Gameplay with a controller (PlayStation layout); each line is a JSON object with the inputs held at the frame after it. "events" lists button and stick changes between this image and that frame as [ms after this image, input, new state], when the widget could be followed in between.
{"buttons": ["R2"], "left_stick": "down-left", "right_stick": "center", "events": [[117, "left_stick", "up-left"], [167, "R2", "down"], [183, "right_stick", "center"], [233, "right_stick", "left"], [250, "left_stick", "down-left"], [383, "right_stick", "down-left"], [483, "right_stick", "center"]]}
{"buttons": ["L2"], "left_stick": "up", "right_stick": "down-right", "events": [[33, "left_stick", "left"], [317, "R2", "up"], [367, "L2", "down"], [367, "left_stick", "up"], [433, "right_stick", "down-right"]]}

━━━━

## Work request
The word "down" appears in some of the lines above. Copy those lines.

## Result
{"buttons": ["R2"], "left_stick": "down-left", "right_stick": "center", "events": [[117, "left_stick", "up-left"], [167, "R2", "down"], [183, "right_stick", "center"], [233, "right_stick", "left"], [250, "left_stick", "down-left"], [383, "right_stick", "down-left"], [483, "right_stick", "center"]]}
{"buttons": ["L2"], "left_stick": "up", "right_stick": "down-right", "events": [[33, "left_stick", "left"], [317, "R2", "up"], [367, "L2", "down"], [367, "left_stick", "up"], [433, "right_stick", "down-right"]]}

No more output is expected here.